━━━ DATA SUPPLIED ━━━

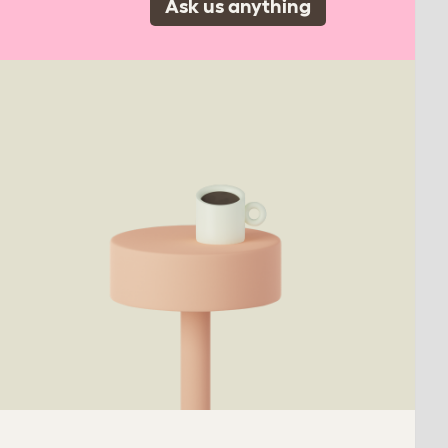
Ask us anything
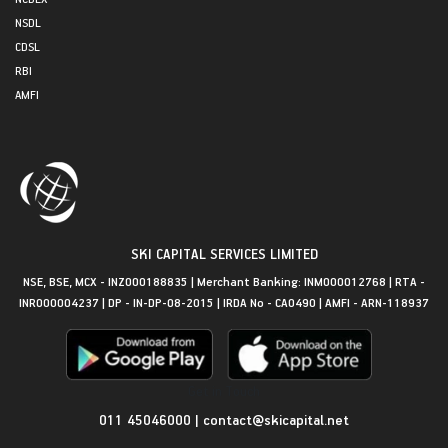
NSDL
CDSL
RBI
AMFI
SKI CAPITAL SERVICES LIMITED
NSE, BSE, MCX - INZ000188835 | Merchant Banking: INM000012768 | RTA -
INR000004237 | DP - IN-DP-08-2015 | IRDA No - CA0490 | AMFI - ARN-118937
Get in Touch
011 45046000
|
contact@skicapital.net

━━━

## WHAT IS REQUIRED
For the word "AMFI", count the lines in the records that contain it. Give the number and no other words.

## SOLUTION FOR THIS TASK
2